His record carried a possible 19.5-month prison sentence. There are “significant conditions” to his probation, Circuit Judge Terence Perkins said in handing down the sentence.

“While this is not a sex offense per se, I think it would be appropriate to read Jimmy Rice's provisions,” Assistant District Attorney Melissa Clark, who negotiated the deal, told the court of advocacy. The Jimmy Rice Act, signed into law in 1999, allows the state to impose restrictions on sex offenders and predators, including imprisonment, beyond the terms of a sentence if the court deems it appropriate.

The child's mother attended the hearing via Zoom. “I spoke to the lawyer and I think we both agreed on the sentence,” she told the court, referring to Clark. “That seems enough. »

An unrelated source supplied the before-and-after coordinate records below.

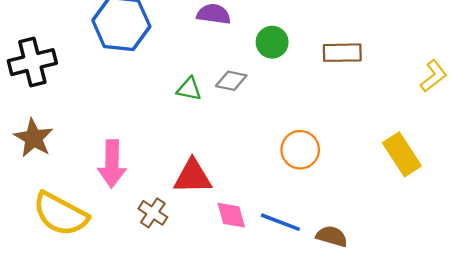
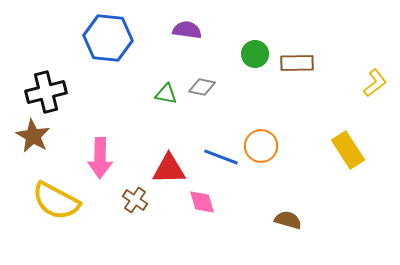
green circle: (272, 42) -> (255, 54), moved
black cross: (32, 62) -> (46, 92), moved
blue line: (280, 222) -> (221, 157), moved

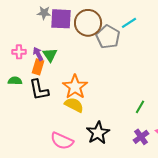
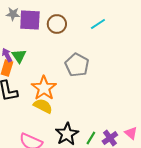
brown circle: (88, 23) -> (57, 24), size x0.7
gray pentagon: (108, 37) -> (77, 65), moved
green line: (140, 107) -> (91, 138), moved

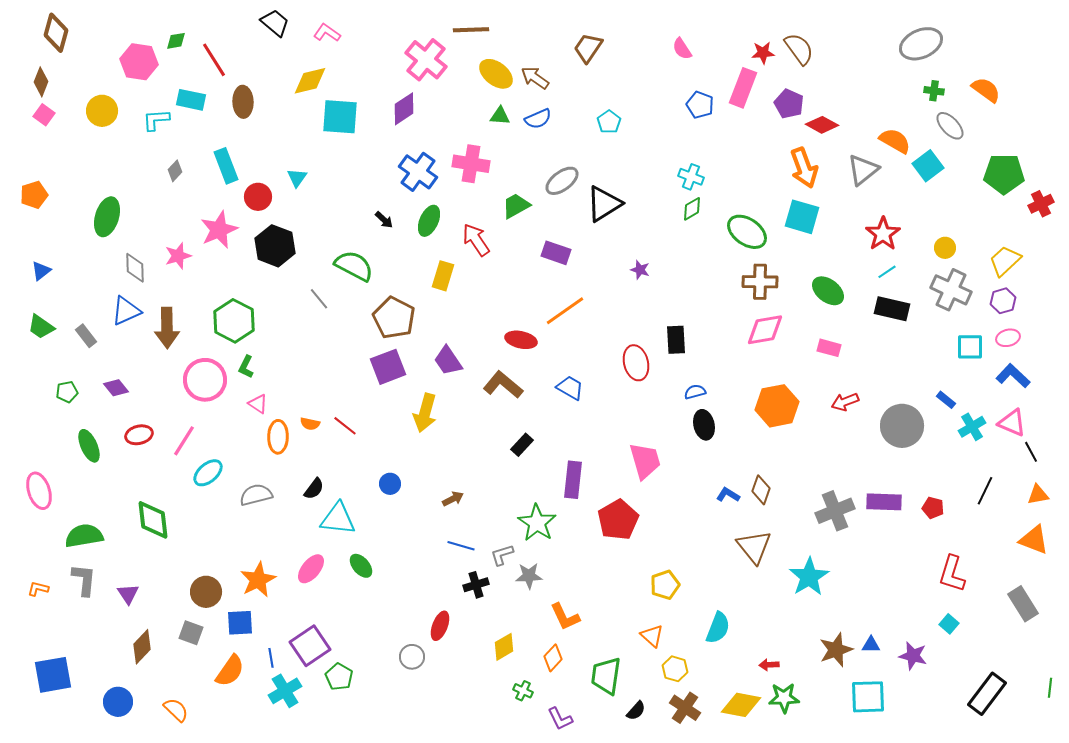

The victim was not present in court. According to his account to authorities, Hilbert had approached him daily on the bus since early March. At first he chattered. Then he started walking the girl home or riding his motorcycle alongside her. In one case, he put her in his Kia Telluride (another man was also in the car. There was no physical contact.)

Hilbert then began appearing around her friend's house, around her own house, and as she and her friend walked around the neighborhood. He would try to get her to leave the group of students at the bus stop to talk to her. She would take alternate routes home to avoid him. He would find her anyway and try to strike up a conversation. He became flirtatious. One afternoon, as she entered her home, he asked if he could kiss her. She pushed him away.

He grabbed her thigh with one hand, the back of her head with the other, and forced himself on her, “kissing” her on the mouth. It was just before spring break.

After spring break. he began talking openly about his attraction to her, making comments about her clothes and physical appearance, in one case pulling on the elastic on her clothes. He took out his phone and put his number on it. The harassment continued until Hilbert's arrest on March 28. He told deputies his girlfriend had a 17-year-old child who attended Matanzas High School and that he often walked to the school bus because he had a child who was getting on and off. at this stop. He denied being inappropriate or physical with the girl, or taking her phone, or even knowing her name, although other students interviewed told police they heard him shout the girl's name to attract his attention.

The harassment is also similar to how he harassed a girl in 2016, according to descriptions provided by the girl’s father when the family sought the injunction against him. And then, the victim lived next door. Then, Hilbert also tried to entice the girl into his car, asked for her phone number, asked for a “hug” at her doorstep.

“I'm afraid for my [family’s] “I am safe with a sick person like him living next to me,” the girl’s father wrote to the court at the time, asking for protection.

On Monday, conditions imposed by Perkins once Hilbert is released include a ban on unsupervised contact with minors, a ban on visiting any place where children congregate, including parks, amusement parks or daycares , without permission from his probation officer, a ban on wearing any sort of Christmas or Halloween costume, mandatory sex offender treatment and annual polygraphs at his expense.